Task 1
Name every street or road mentioned in the burglary arrest passage below.

Passage shown section start

Minutes after Springfield Police Cpl. Chris Norton and a pair of state troopers arrived and began following the footprints on Ellis Street, they received calls reporting that someone had just been seen going through a car on nearby Mary Street and that the suspect was now attempting to break into another home on Ellis Street.

Norton said as he drove up to Ellis Street he was flagged down by Wesley Black, a Springfield firefighter returning to his own home from a fire call, who pointed out Currier on a nearby street corner. Norton said that as soon as Currier saw his cruiser, he took off running across the lawn of one of the homes. Norton said he chased Currier, pushed him to the ground and handcuffed him near the back yard fence. A quick pat-down of Currier came up with the GPS unit that had gone missing from the Hillcrest Road home, Norton wrote in an affidavit filed with the court.

While Norton and the troopers were taking Currier into custody, Matthew Durham walked up to the officers and told them that he had just surprised Currier moments beforehand, as Currier was crawling through a bedroom window on Ellis Street while Durham’s elderly father was sleeping just a few feet away. Durham explained that he’d been visiting his parents at their Ellis Street residence and had been on the couch watching late-night television, when he heard what sounded like someone moving the front door knob. He got up and looked but didn’t see anyone; however, his mother came in and said she’d heard what sounded to her like an animal brushing up against the house. “Then I heard something moving outside my father’s room,” Durham later recalled in a statement to police, “When I turned on the light I saw a young man’s head sticking in the window. He left and I called 911 (then) I went outside and I saw the police already had (Currier) handcuffed. This was definitely the same person I saw with his head in my father’s window.”

Currier was charged with a felony burglary back in 2011 related to a break-in and theft in Weathersfield. Following that incident, Currier successfully completed the court’s “Sparrow Program” counseling and struck a plea deal in which the felony was amended to a charge of misdemeanor petty larceny. He received a three-to-six month sentence which was suspended so that he could “continue to engage in vocational training,” according to court records.

Currier faces a maximum potential penalty of up to 26 years in prison if convicted of all the new charges now pending against him.

Passage shown section end
Data to examine section start

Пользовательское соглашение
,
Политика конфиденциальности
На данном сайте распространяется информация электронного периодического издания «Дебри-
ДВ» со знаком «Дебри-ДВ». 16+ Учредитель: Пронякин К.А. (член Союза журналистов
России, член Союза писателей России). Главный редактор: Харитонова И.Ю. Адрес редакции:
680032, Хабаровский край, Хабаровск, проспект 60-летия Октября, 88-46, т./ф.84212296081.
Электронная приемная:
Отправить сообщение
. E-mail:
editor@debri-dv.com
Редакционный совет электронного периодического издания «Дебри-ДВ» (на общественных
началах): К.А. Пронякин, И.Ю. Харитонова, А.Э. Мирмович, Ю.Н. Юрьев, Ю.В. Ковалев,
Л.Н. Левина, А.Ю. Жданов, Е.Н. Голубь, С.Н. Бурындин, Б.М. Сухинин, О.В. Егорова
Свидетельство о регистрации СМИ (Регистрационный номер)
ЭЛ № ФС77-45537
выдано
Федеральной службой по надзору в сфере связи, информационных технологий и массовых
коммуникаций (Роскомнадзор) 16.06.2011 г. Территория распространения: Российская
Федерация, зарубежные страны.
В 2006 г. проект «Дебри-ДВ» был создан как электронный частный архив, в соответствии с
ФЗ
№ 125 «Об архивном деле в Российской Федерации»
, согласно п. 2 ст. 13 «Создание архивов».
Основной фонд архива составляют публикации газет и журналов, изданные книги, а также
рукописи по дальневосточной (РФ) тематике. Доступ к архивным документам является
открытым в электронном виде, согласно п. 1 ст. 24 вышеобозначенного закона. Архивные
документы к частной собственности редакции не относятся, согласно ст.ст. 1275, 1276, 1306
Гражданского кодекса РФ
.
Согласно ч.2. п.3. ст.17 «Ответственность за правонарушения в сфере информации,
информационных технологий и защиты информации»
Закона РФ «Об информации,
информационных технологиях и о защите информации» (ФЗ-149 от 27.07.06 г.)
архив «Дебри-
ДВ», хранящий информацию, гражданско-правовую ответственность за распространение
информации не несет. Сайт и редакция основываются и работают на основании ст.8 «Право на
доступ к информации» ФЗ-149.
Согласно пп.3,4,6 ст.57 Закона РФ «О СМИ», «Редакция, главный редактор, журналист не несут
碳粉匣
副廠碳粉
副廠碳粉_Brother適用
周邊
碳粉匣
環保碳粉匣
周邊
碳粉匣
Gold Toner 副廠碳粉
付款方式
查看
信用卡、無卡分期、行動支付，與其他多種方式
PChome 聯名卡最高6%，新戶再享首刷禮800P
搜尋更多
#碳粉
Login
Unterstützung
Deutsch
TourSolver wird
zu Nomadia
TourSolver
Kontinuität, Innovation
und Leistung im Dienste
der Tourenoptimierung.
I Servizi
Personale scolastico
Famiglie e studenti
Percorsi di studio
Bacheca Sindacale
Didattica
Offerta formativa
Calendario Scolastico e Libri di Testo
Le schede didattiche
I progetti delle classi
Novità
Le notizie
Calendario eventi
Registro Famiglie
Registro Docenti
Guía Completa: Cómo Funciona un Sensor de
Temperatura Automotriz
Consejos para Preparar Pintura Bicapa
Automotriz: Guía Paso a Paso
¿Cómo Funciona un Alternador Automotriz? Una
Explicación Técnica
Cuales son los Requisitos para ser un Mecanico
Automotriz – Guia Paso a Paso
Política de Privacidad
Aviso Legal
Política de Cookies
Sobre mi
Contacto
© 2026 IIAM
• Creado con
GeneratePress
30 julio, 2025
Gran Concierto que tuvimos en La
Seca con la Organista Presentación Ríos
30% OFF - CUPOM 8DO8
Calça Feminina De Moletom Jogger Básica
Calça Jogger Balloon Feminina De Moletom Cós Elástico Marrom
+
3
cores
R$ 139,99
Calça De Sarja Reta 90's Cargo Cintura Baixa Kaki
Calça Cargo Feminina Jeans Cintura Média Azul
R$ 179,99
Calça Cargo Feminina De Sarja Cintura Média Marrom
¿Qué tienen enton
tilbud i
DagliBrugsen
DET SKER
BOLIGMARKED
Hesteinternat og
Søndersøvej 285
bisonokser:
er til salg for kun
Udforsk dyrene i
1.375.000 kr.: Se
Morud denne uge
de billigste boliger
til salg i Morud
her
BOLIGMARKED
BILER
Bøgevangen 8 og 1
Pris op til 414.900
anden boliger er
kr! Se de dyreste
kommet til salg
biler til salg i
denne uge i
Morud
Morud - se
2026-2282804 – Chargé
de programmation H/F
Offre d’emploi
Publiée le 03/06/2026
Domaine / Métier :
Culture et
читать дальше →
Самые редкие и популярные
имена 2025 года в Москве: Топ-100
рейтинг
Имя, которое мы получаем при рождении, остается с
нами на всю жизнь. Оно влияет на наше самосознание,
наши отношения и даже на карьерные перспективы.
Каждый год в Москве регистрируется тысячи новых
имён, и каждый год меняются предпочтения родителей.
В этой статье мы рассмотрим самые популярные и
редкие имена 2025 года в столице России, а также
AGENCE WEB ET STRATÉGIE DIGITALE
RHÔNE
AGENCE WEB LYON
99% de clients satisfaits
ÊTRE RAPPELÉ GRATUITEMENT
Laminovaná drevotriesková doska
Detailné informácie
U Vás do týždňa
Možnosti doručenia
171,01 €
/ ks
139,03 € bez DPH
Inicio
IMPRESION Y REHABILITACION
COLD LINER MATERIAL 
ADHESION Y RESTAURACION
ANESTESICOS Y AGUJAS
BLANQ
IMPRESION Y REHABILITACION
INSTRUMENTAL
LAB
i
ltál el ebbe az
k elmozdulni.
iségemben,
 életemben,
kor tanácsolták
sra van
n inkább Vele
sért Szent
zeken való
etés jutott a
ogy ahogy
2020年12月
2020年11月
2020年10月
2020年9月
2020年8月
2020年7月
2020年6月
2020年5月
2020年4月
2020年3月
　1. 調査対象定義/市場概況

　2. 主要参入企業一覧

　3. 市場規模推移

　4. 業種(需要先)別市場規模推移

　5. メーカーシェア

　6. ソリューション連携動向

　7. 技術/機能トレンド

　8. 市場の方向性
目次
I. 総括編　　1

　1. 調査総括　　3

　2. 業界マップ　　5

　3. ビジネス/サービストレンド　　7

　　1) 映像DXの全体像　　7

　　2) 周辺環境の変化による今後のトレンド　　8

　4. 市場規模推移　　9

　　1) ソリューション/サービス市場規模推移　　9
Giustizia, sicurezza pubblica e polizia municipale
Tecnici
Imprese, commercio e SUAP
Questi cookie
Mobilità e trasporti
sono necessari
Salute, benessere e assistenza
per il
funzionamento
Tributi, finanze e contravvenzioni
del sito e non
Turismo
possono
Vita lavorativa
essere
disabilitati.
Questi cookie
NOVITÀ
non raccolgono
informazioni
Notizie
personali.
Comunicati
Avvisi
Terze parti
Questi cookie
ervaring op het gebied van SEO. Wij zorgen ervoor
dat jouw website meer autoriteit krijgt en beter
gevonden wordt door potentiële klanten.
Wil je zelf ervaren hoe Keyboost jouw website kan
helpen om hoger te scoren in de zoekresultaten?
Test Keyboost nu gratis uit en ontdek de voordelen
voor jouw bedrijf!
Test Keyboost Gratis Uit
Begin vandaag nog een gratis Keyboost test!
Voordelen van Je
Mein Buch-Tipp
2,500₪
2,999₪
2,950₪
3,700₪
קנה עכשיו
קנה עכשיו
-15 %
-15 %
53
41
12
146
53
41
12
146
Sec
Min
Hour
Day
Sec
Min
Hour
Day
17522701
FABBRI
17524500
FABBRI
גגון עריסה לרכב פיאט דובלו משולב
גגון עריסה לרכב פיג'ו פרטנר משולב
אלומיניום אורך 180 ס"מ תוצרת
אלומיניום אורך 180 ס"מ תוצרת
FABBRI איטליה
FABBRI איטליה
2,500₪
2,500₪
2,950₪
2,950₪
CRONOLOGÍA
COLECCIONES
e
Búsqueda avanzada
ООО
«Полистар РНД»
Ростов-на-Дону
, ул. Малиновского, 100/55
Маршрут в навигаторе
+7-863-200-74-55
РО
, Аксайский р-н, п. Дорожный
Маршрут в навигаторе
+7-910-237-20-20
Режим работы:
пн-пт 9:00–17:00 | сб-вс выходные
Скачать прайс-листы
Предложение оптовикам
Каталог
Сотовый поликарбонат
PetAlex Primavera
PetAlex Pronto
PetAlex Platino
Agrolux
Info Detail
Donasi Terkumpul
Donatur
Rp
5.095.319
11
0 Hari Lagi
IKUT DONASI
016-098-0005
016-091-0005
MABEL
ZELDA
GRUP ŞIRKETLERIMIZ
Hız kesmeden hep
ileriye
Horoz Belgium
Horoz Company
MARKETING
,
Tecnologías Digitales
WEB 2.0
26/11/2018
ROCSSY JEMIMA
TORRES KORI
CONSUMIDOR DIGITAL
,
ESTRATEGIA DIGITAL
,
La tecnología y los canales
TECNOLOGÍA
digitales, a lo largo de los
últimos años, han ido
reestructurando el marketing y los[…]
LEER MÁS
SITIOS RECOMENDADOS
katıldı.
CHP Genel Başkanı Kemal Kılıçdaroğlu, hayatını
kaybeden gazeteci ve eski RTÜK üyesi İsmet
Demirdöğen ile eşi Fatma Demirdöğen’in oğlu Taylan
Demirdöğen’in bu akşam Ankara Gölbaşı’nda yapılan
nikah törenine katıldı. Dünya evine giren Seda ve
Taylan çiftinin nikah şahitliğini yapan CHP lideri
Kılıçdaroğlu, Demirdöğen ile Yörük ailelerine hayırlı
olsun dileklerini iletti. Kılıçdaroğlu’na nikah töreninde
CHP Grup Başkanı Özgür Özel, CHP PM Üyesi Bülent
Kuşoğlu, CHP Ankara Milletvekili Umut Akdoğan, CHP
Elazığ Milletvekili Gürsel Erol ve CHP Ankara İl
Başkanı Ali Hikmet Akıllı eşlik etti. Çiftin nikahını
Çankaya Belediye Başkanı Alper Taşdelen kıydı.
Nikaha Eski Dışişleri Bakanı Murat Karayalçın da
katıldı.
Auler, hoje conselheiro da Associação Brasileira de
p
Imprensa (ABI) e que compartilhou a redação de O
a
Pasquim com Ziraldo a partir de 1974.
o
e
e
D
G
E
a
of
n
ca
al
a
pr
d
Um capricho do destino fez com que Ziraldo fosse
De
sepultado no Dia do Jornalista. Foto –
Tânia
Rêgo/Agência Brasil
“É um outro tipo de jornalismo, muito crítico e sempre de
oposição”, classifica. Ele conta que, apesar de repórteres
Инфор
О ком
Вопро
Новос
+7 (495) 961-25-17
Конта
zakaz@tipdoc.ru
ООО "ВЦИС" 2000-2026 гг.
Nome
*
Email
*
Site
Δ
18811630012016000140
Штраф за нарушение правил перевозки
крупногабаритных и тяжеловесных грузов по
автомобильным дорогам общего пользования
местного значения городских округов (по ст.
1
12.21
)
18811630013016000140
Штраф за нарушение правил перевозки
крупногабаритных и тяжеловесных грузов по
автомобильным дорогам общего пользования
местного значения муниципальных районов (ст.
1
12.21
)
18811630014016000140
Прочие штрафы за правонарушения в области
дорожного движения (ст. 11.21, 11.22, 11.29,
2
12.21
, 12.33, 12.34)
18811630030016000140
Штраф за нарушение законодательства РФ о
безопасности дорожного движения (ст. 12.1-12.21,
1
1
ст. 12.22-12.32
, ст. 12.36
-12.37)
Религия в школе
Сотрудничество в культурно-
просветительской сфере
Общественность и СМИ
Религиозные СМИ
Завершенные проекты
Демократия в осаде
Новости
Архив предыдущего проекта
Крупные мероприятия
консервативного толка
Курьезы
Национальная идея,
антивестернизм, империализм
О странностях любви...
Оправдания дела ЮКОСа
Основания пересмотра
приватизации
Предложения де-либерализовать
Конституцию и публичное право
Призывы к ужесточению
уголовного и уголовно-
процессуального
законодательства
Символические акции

Data to examine section end

Task 2
In the collected data entries above, repeat the lines word for word, starting at the line that contains "1) ソリューション/サービス市場規模推移　　9" and ending after the line that contains "גגון עריסה לרכב פיג'ו פרטנר משולב".

Expected output 1
Ellis Street, Mary Street, Hillcrest Road

Expected output 2
　　1) ソリューション/サービス市場規模推移　　9
Giustizia, sicurezza pubblica e polizia municipale
Tecnici
Imprese, commercio e SUAP
Questi cookie
Mobilità e trasporti
sono necessari
Salute, benessere e assistenza
per il
funzionamento
Tributi, finanze e contravvenzioni
del sito e non
Turismo
possono
Vita lavorativa
essere
disabilitati.
Questi cookie
NOVITÀ
non raccolgono
informazioni
Notizie
personali.
Comunicati
Avvisi
Terze parti
Questi cookie
ervaring op het gebied van SEO. Wij zorgen ervoor
dat jouw website meer autoriteit krijgt en beter
gevonden wordt door potentiële klanten.
Wil je zelf ervaren hoe Keyboost jouw website kan
helpen om hoger te scoren in de zoekresultaten?
Test Keyboost nu gratis uit en ontdek de voordelen
voor jouw bedrijf!
Test Keyboost Gratis Uit
Begin vandaag nog een gratis Keyboost test!
Voordelen van Je
Mein Buch-Tipp
2,500₪
2,999₪
2,950₪
3,700₪
קנה עכשיו
קנה עכשיו
-15 %
-15 %
53
41
12
146
53
41
12
146
Sec
Min
Hour
Day
Sec
Min
Hour
Day
17522701
FABBRI
17524500
FABBRI
גגון עריסה לרכב פיאט דובלו משולב
גגון עריסה לרכב פיג'ו פרטנר משולב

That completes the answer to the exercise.